**What is needed:** According to the court judgment, on what date did Mathonsi Family Enterprises (Pvt) Ltd make its resolution on the subdivision?

**Document text:**
BHUNU
JA: This
is an appeal against the entire judgment of the High Court sitting at
Harare which directed cancellation of Deed of Transfer Number 2541/14
issued in the name of the appellant, Guoxing Gong, with costs at the
punitive scale of legal practitioner and client.
The
order appealed against is couched in the following terms:
“In
the result I make the following order:
1.
Deed of transfer No. 2541/16 in the name of Guoxing Gong be and is
hereby deemed cancelled and the Registrar of Deeds be and is hereby
directed to effect such cancellation.
2.
The first respondent shall surrender the said Deed of Transfer to the
Registrar of Deeds within 48 hrs of service of this order to enable
the registrar of deeds to endorse such cancellation.
3.
The first and second respondent shall bear the costs of this
application on a legal practitioner and client scale.”
There
is no material dispute of facts as most facts giving rise to the
legal disputes on appeal are by and large common cause.
The
undisputed facts are that Mathonsi Family Enterprises (Pvt) Ltd who
was the second respondent in the court a
quo
is the registered owner of a certain immovable piece of property
commonly known as number 9 Simon Mazorodze Road being the Remainder
of Subdivision B of Delft Hopely.
Mathonsi
Family Enterprises wished to subdivide and sell a portion of the
property but apparently lacked the financial capacity to effect the
necessary subdivision and related costs to facilitate the sale and
transfer of the envisaged subdivision.
Eventually
it negotiated and entered into a conditional verbal agreement
sometime in 2010 where the first respondent would finance the whole
subdivision process, payment of capital gains tax and related costs
to facilitate its purchase of the resultant subdivision.
The
verbal agreement culminated in Mathonsi Family Enterprises (Pvt) Ltd
making the following resolution on 8 December 2010:
“RESOLVED
1.
That the company applies for the subdivision of the property commonly
known as No. 9 Simon Mazorodze being the Remainder of subdivision B
of Delft of Hopely into two properties.
2.
THAT Mayor Logistics (Pvt) Ltd be and is hereby authorised to provide
assistance and to make all such payments as may be necessary to
facilitate the subdivision, all of which will be taken into account
when disposing of the subdivision to it.
3.
THAT once the subdivision is approved, half or the smaller of the two
subdivided portions shall be sold to Mayor Logistics (Pvt) Ltd for
not more than US$35,000 per acre of the prime portions and at a
negotiated lower price for any swampy portions in recognition of
assistance in the subdivision process.
4.
THAT the payment terms be discussed with Mayor Logistics (Pvt) Ltd
once the subdivision is approved.
5.

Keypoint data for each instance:
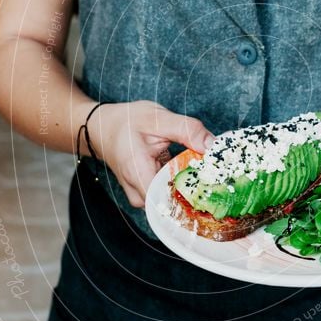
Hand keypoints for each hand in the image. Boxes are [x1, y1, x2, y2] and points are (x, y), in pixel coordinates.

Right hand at [86, 100, 214, 207]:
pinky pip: (169, 195)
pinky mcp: (147, 194)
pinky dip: (183, 184)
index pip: (169, 202)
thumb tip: (212, 145)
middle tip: (217, 174)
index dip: (195, 194)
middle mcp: (138, 192)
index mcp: (138, 173)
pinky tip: (193, 171)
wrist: (103, 128)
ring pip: (173, 201)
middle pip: (175, 203)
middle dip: (198, 189)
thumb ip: (186, 130)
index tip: (214, 183)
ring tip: (206, 171)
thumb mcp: (157, 117)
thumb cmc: (126, 122)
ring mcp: (142, 196)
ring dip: (191, 187)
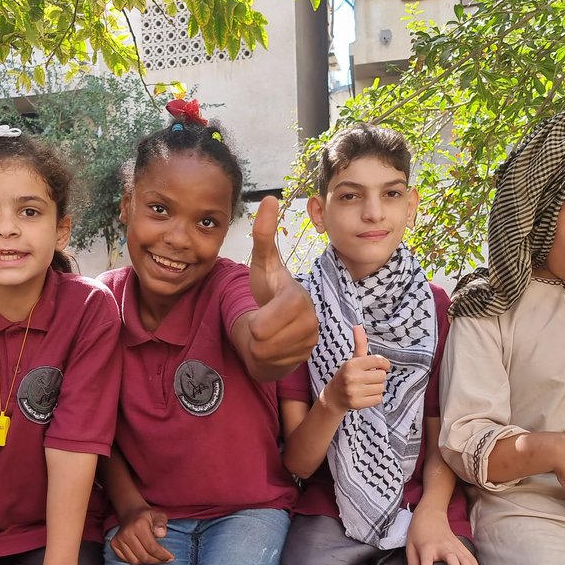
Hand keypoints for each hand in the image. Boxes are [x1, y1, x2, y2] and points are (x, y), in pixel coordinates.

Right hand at [110, 507, 173, 564]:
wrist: (131, 513)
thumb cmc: (147, 516)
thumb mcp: (159, 515)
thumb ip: (161, 524)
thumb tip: (161, 534)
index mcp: (139, 525)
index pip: (152, 547)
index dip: (162, 555)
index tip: (170, 558)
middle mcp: (126, 533)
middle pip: (144, 557)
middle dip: (156, 561)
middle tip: (164, 560)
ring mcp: (118, 539)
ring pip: (135, 561)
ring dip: (147, 562)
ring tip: (154, 557)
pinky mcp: (114, 544)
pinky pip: (127, 560)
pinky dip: (137, 561)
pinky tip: (143, 555)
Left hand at [245, 196, 318, 369]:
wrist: (273, 325)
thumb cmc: (267, 292)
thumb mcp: (262, 264)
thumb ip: (263, 234)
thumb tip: (268, 197)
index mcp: (299, 298)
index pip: (277, 315)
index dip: (260, 319)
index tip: (260, 312)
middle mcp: (310, 322)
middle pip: (263, 339)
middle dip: (253, 333)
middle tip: (260, 323)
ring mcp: (308, 344)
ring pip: (265, 355)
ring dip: (256, 347)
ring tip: (265, 334)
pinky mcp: (302, 361)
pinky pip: (269, 367)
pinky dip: (264, 360)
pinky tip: (272, 348)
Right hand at [321, 325, 390, 411]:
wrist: (333, 397)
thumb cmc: (347, 375)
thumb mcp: (353, 359)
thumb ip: (359, 343)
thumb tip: (358, 326)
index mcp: (352, 364)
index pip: (379, 361)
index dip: (384, 364)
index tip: (381, 366)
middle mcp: (352, 377)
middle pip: (382, 376)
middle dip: (378, 377)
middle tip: (368, 378)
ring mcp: (354, 392)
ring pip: (381, 388)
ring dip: (377, 388)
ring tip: (365, 387)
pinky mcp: (357, 404)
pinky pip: (378, 399)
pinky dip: (375, 398)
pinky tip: (365, 395)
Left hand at [406, 505, 481, 564]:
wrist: (430, 514)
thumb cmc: (418, 532)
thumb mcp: (410, 546)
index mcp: (427, 547)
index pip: (425, 563)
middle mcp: (442, 546)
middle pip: (451, 559)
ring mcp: (453, 545)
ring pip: (465, 559)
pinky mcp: (460, 545)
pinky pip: (470, 557)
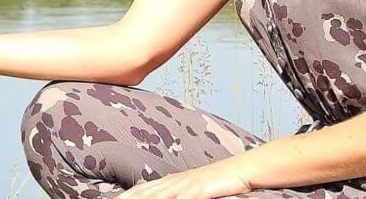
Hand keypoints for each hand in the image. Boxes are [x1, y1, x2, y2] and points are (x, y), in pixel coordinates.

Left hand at [116, 163, 251, 198]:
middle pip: (144, 192)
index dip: (125, 196)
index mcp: (169, 181)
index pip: (140, 190)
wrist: (240, 169)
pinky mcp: (199, 190)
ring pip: (158, 196)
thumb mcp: (191, 189)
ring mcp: (186, 185)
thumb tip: (157, 197)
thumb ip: (174, 194)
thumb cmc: (215, 183)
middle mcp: (173, 182)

**Solution to this task:** 8 December 2010